Kendisiyle ilk karsılaşmami hatırladım. Bir konferansın onur konuğuydu. Karizmatik haliyle içerdeki bütün kadınlardan farklıydı. Halbuki ne ünlü kişiler vardı içeride. Herkes ne kadar şık ve bakımlıydı.
Ama Ülkü hanım sessiz ve dimdik duruşuyla Atatürk'ün kızı olmanin gururunu hissettiriyordu hepimize. Ayrıcalıklıydı o. Ne kadar kıskandım onu bilemezsiniz.
Kibar, bakımlı, makyajı özenle yapılmış, kıyafeti şık ama abartılı değildi. Takıları özenle seçilmişti.

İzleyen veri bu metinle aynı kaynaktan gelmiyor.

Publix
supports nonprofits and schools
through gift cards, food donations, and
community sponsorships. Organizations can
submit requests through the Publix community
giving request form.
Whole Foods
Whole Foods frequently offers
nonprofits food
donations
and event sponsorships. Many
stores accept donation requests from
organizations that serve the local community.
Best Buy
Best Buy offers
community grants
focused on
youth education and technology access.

Kendisiyle sohbet etme isteğimi geri çevirmeyerek nezaket göstermişti. Beni tanımıyordu ama sanatçı olmam yeterliydi . Bana gözlerinin içi gülerek, sakin sesiyle gülümseyerek sorularıma cevap vermesi beni çok duygulandırmıştı. Atatürk'ün, ,Atatürk'ümün kızıydı o, Ellerim titredi.
Daha sonra bir kaç yerde karşılaştık. Her seferinde ne beni , ne de ismimi unutmadı.
Bir keresinde Banu Noyan ona doğum günü partisi düzenlemişti. Aile dostlarının yanısıra sanatçılar da vardı. İlham Gencer , Yılmaz Morgül gibi çok değerli isimlerle bir aradaydık . Şarkılar söyleyip eğlendik.
Çok değer verdiği eşiyle beraber içinden Atatürk büstünün adeta yükseldiği sürpriz pastayı keserken neredeyse ağlayacaktı.
Samimiyetini hissettirdiği için etrafı bir sevgi yumağı ile çevrili idi.
Bu hafta içimden Ülkü Adatepe'yi yazmak geçti.
Bu yazıyı okuduğunuzda toprağa verilmiş olacak. Cumhuriyet tarihimizin yaşayan önemli kişilerinden biriydi.
Ben Atatürk'ün kızıni tanımaktan şeref duyuyorum. Nur içinde yatsın.